Network Rippling of Emotions
This concept was created and coined in our theorizing to explain how emotions become contagious in networks based on goal achievement or failure. For example, "joy" linkages would be predicted to spread throughout a network to goal striver and system supporter entities when a goal is accomplished and communicated. Other entities having goal preventing linkages would be predicted to become more upset by this success, illustrating negative contagion. This illustrates the theoretical importance of having goals in social networks.
Dynamic Network Intelligence
We also developed and coined the concept of “dynamic network intelligence” (DNI) in the context of goal pursuit, which illustrates how accurate entities are in their knowledge of other entities’ social network roles in their goals. For example, Chris may think Pat is supportive of Jane's goal striving, but when asked, Pat states no support for Jane's goal. This disconnect between perception and reality indicates that Chris has low DNI regarding this linkage. There are many ways our lab can now assess this when data is collected on two or more people involved in the same system. This work builds from other scholars' important research on "cognitive accuracy" in social networks. We extend such accuracy notions to network goal systems.
Positive or Negative Effects of High Centrality
The concept of centrality is important in dynamic network theory as it is in most social network research, but the theory indicates that not all types of centrality are positive for goal pursuit. For example, while a person with high ego-centric support (S) centrality would be predicted to be an important entity in facilitating goal achievement, another entity that has high supportive resistance centrality (V) would be predicted to have a negative impact on the system. Thus, the roles in the theory illustrate when centrality could be good or bad, thereby challenging general assumptions about centrality as positive in social networks. Moreover, our research sheds light on how centrality concepts can help us further describe and explain different dynamics occurring in social networks involved with goals (or not). For example, we can contrast centrality levels on the social network alone or when the goal is also included, which illustrates how central the goal is to the system, a unique view provided through a dynamic network theory lens.

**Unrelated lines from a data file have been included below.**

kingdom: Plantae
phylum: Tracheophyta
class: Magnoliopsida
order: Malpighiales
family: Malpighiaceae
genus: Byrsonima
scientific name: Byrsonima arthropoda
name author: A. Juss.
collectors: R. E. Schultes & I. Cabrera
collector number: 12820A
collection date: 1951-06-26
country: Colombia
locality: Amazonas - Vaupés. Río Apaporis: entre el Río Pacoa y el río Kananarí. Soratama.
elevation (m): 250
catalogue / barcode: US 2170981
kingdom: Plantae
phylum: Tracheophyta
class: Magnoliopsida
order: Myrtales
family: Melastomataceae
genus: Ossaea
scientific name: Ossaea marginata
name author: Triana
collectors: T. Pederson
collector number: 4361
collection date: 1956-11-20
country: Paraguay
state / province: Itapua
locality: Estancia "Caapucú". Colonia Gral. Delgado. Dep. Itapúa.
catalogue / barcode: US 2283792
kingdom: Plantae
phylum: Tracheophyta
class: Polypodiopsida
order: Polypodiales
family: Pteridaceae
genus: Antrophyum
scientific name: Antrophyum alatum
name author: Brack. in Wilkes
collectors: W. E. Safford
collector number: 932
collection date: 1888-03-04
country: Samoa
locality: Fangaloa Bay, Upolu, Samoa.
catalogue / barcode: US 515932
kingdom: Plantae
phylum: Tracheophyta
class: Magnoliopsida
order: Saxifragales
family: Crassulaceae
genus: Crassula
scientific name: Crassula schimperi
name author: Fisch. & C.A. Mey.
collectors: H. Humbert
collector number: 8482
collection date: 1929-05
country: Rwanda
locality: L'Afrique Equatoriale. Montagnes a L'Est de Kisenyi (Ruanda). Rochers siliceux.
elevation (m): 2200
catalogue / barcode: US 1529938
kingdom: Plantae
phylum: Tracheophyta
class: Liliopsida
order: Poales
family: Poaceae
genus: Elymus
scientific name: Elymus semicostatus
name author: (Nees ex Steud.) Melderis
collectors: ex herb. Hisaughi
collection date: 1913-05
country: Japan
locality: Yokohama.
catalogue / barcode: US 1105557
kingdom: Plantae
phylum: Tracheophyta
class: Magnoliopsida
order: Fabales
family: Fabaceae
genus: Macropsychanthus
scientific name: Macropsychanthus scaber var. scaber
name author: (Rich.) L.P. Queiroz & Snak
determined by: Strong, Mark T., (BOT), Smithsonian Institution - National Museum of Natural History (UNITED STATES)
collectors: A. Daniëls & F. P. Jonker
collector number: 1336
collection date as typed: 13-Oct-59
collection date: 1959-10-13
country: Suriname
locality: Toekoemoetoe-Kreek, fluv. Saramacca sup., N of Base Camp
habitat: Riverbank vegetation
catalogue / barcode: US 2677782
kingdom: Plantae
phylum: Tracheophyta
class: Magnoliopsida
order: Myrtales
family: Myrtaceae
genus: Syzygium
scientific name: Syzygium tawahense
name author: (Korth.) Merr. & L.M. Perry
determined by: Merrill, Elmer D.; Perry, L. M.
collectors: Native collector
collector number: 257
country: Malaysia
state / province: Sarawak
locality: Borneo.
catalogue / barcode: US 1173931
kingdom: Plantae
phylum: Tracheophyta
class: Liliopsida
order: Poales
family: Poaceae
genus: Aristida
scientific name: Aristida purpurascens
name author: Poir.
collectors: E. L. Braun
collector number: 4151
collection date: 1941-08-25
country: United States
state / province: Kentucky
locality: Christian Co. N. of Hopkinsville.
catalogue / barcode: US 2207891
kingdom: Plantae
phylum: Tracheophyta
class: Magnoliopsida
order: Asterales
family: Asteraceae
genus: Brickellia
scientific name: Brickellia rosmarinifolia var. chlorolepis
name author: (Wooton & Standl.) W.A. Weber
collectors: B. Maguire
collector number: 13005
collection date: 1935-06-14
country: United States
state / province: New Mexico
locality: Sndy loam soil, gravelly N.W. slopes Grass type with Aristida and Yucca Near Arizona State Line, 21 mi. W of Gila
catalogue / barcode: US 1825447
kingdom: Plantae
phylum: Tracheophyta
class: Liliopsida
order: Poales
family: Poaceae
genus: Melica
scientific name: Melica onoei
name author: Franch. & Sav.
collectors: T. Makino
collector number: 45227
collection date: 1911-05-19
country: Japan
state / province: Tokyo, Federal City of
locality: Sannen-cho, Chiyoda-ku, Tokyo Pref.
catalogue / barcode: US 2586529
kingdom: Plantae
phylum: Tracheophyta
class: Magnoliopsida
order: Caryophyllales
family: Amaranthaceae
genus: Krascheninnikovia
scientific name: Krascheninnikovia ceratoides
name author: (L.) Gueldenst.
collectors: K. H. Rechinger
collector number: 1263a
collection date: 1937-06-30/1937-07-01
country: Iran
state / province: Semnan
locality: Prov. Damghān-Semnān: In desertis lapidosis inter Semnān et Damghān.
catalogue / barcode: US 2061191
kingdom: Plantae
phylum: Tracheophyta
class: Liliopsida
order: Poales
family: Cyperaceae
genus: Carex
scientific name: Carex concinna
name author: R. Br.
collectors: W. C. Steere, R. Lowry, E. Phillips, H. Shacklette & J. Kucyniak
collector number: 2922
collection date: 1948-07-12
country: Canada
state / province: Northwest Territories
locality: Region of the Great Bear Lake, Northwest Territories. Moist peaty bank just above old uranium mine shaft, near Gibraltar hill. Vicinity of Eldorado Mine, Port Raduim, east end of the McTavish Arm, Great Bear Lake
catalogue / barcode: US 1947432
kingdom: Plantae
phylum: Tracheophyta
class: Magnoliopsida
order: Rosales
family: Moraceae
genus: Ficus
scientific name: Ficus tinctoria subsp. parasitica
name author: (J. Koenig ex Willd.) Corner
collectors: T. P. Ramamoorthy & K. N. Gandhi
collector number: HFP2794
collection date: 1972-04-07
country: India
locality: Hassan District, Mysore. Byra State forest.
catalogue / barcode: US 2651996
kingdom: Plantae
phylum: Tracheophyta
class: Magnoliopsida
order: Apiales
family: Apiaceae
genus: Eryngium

In dynamic network theory, the eight social network roles can serve as independent variables in complex systems. This means that people may activate multiple roles toward another entity in the system. For example, one person may strongly support another entity most of the time (i.e., a strong S linkage), but occasionally be mildly upset with the entity (i.e., a weak N linkage). Thus, the linkage between this person and the other entity is multiplex: There is both system support and system negation. Because most of our surveys assess the degree of role activation, one can visualize such multiplex linkages by degree (i.e., a thick S link and a thin N link would be seen in the network goal graph). Our research suggest that multiplex linkages are extremely common in complex systems.